SPORT
Lijewski wraca do gry
Krzysztof Lijewski najprawdopodobniej wystąpi w niedzielnym, rewanżowym spotkaniu PGNiG Superligi z Azotami Puławy. - Chcemy, aby już teraz zagrał 10-12 minut - mówi drugi trener mistrzów Polski, Tomasz Strząbała.

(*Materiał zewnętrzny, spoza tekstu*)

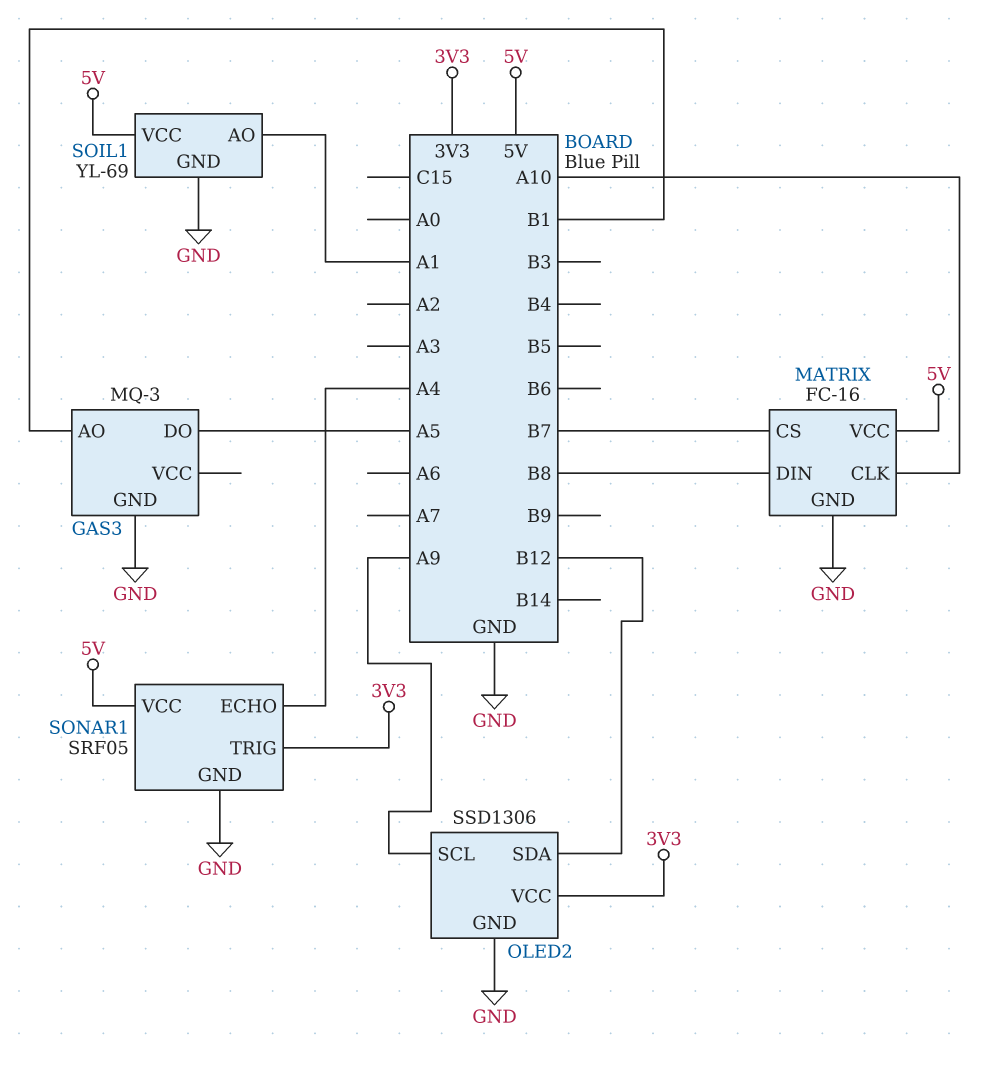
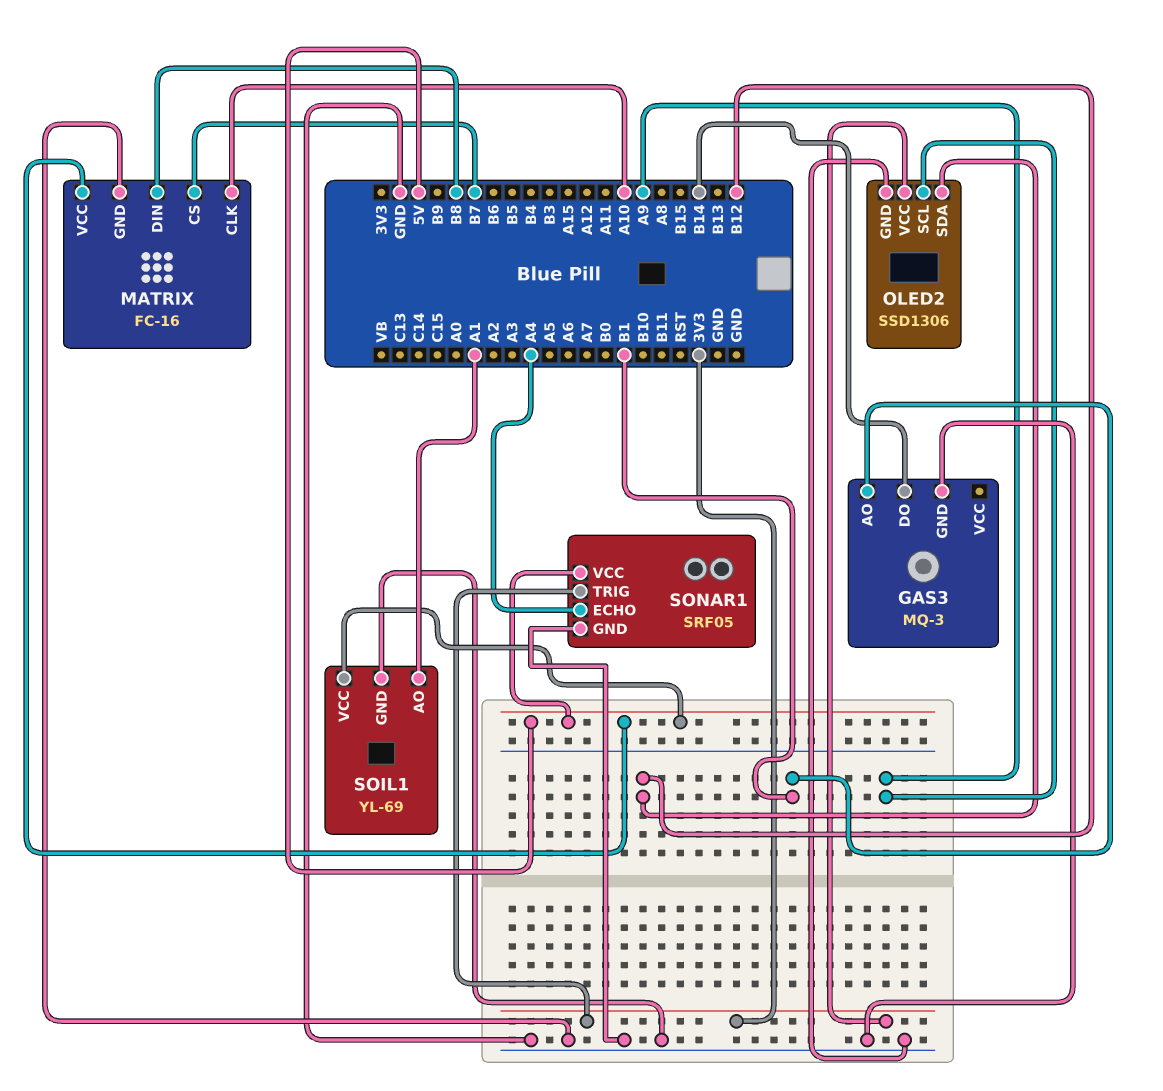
GAS3 pin DO: A5 -> B14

Prawy rozgrywający pauzuje od 17 kwietnia, kiedy na ostatnich zajęciach przed pierwszym meczem ćwierćfinału Ligi Mistrzów z Paris Saint Germain, naderwał mięsień międzyżebrowy. Wstępne diagnozy nie były optymistyczne i mówiły, że czeka go kilkutygodniowa przerwa. 35-latek do treningów wrócił po weekendzie majowym.
W niedzielę w kieleckiej bramce w dłuższym wymiarze czasowym powinien zaprezentować się Filip Ivić. Chorwat w ostatnich dniach zmagał się z bólem łokcia.
- Filip od jakiegoś czasu jest w indywidualnym treningu bramkarskim z naszym nowym trenerem. Miejmy nadzieję, że to przełoży się na to, że będzie mógł wystąpić. W finale Pucharu Polski wszedł już na kilka minut. Później znowu poddał się rekonwalescencji, ale nie wynikało to z tego, że coś mu się stało. Taki był plan. Myślę, że teraz już zagra - przekonywał Strząbała.
Pod znakiem zapytania, w rewanżu z Azotami, stoi występ Matusza Kusa. Niedzielny mecz w Hali Legionów rozpocznie się o godz. 13.00. PGE VIVE w pierwszym spotkaniu w Puławach wygrało 37:27.